I'm the only female data specialist in my department. I thought it was a statistical fluke--our group is small.
But, perhaps, it is a symptom of a bigger problem.
Did you read the Atlantic Monthly's article in which all the data scientists in the photos are men?
Why? Because people with different experiences and perspectives can see things that others might miss. The contributions of a diverse team, testing the data in different ways, without the same assumptions, gives me more confidence in the results.
I read this last night to learn how other women got into data*. All 15 of them come from the business intelligence or advertising realm. Their advice range from mindless rah-rah (cheerleading) to the genuinely helpful. It's short; it's free.
Women in Data here.
I work with many female graduate students, post-docs and assistant professors from around the world. If you need data and data consulting for weather and climate research (that includes journalism and industry), we have a small but very able staff of data experts to help you. Best of all, our services** are paid for through tax dollars via the NSF (National Science Foundation).

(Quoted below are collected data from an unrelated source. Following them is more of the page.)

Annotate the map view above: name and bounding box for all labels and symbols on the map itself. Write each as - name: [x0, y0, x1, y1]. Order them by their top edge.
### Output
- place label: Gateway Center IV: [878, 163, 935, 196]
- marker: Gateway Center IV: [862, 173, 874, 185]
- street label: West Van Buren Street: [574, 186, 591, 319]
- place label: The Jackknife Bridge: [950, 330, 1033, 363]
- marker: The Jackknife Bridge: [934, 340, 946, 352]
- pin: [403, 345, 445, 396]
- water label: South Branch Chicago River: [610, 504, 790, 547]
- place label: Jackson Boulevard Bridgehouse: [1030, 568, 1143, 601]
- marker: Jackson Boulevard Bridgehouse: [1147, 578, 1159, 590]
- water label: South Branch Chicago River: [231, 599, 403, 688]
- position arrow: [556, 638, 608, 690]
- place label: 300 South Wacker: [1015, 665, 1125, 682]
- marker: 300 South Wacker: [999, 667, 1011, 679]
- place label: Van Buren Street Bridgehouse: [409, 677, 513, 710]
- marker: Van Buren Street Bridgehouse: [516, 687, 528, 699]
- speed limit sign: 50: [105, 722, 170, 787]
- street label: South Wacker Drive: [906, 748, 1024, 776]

You may not need to pay expensive data scientists to answer your questions. If you are willing to roll up your sleeves, you can learn to do it yourself. No super-computer required on your end.
* I explained how I became interested in modeling and data analysis in the introductory chapter of my PhD thesis. Although I wrote that half a lifetime ago, it still applies.
** There are exceptions for users who need very specialized data products tailored exclusively for them or data rescue services.